Trump remarks strike chord for Valley women

  • Jessica Leeds arrives at her apartment building, Wednesday, Oct. 12, 2016, in New York. Leeds was one of two women who told the New York Times that Republican presidential candidate Donald Trump touched her inappropriately. (AP Photo/Julie Jacobson) Julie Jacobson

  • Supporters of Republican presidential candidate Donald Trump cheer during a campaign rally at the South Florida Fairgrounds and Convention Center, Thursday, Oct. 13, 2016, in West Palm Beach, Fla. (AP Photo/ Evan Vucci) Evan Vucci

  • FILE - In this Feb. 12, 2015 file photo, writer Kelly Oxford arrives at the Los Angeles Fan Screening of "THE DUFF" in Los Angeles. On Facebook and Twitter, on the phone and on the job, from living rooms to hair salons, Donald Trump’s latest comment on manhandling women's bodies has unleashed a tsunami of stories from women sharing painful memories of sexual assaults. Oxford unleashed thousands of sex assault stories from women over the weekend by asking women to tweet her their assaults. (Photo by John Salangsang/Invision/AP, File) John Salangsang—AP

Gazette Staff
Friday, October 14, 2016

Public outcry on sexual assault has flooded the internet after audio was released of Donald Trump making lewd comments about women in 2005, saying he could force himself on them because he was “a star.”

That was just “locker room talk,” Trump said. But for writer Kelly Oxford, his vulgar words were “not OK.” She shared her experience of sexual assault on Twitter, and asked other women to share theirs.

The response was in the thousands. On Oct. 8, 14 hours after the post, Oxford tweeted that she was getting 50 stories per minute.

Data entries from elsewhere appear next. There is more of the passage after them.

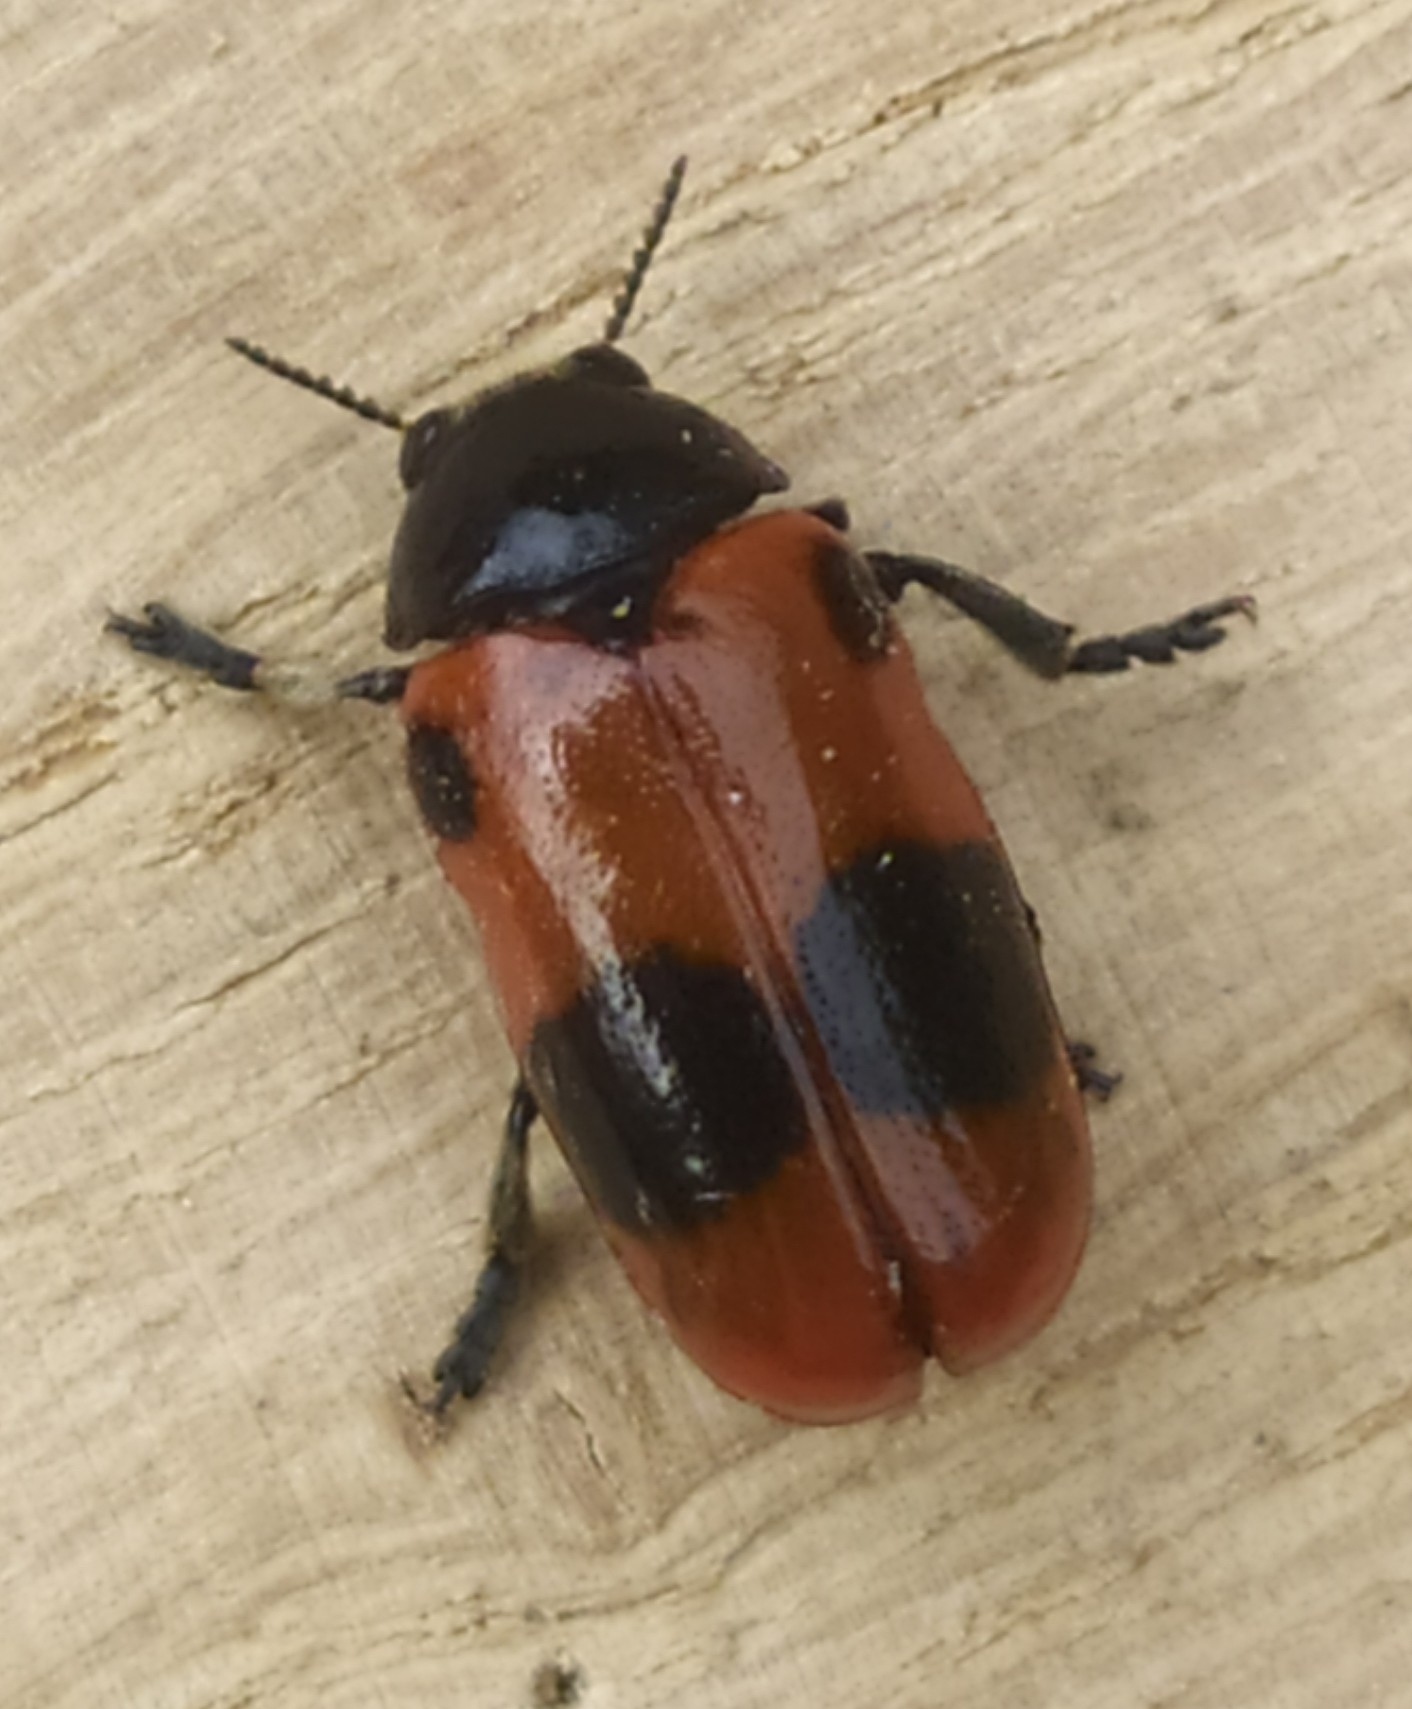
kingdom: Animalia
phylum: Arthropoda
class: Insecta
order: Coleoptera
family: Chrysomelidae
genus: Clytra
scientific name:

After Trump’s words and Oxford’s tweet, University of Massachusetts journalism professor Shaheen Pasha, 39, said something just snapped for her. She tweeted her story of an assault, a story she had never before spoken of, not even to her husband.

She was a 20-year-old college student walking through one of the housing units when a resident assistant, whom she had thought of as friendly, grabbed her arm and pulled her into a dark hallway, forcing his lips onto hers.

She pushed him off and ran away.

“I tried to figure out what I had done ... what I had said ... a conversation that would’ve encouraged this,” she said. “It never occurred to me that that was sexual assault.”

In the heat of the nationwide discussion, Michelle Ryan, 50, owner of Ashtanga Yoga Northampton, made a Facebook post to her friends, telling the story of her traumatic experience.

At just 16, Ryan was raped by a man in his 40s. He was someone she trusted and respected.

Ryan never spoke of it during her youth. She talked about the incident with her psychiatrist and told her husband a couple of years ago, but never made it public.

After the post, she said, about 20 people, men and women, messaged her privately about their experience with sexual assault.

Liz Friedman, 49, program director of Mother Woman in Hadley, made a Facebook post about an assault in college involving her professor.

She remembers she did well in the class and the professor used to compliment her. One day, Friedman said, her professor invited her to meet him at the college pub. As they were chatting, he leaned in and grabbed her breasts.

“I was startled, shocked, disgusted, frightened,” she said.

Friedman said she had discovered other women who were assaulted or harassed by the professor. They filed complaints with the school, but nothing happened.

However, those were not the only moments of harassment for Pasha, Ryan and Friedman, who have all experienced verbal harassment on the street.

Pasha said she has often experienced catcalling, men following her and, in one instance, a random man picking her up at a festival and walking off with her. He found it funny, she said.

“It makes you feel uncomfortable,” Pasha said about verbal harassment on the street. Some men who offer unwanted comments get angry when confronted, while others take offense if they're ignored, she said.

Demand for services

From harassment on the street to rape, the Center for Women and Community at the University of Massachusetts has services for people in Hampshire County.

Rebecca Lockwood has been associate director of counseling and rape crisis services at the center for 15 years. Lockwood said over the years she has seen an increase in women coming forward for support and using the center's services.

However, Lockwood said, a rise in service use does not mean there has been an increase in sexual assault. More likely, she said, people feel more comfortable about reaching out for help and asking for support.

The center offers a 24-hour hotline for anyone who has experienced sexual violence as well as counseling service, support groups and educational workshops for the community on bystander intervention and sexual violence prevention.

For the culture to change, Lockwood said, sexual assault is an issue that “takes a community to address.”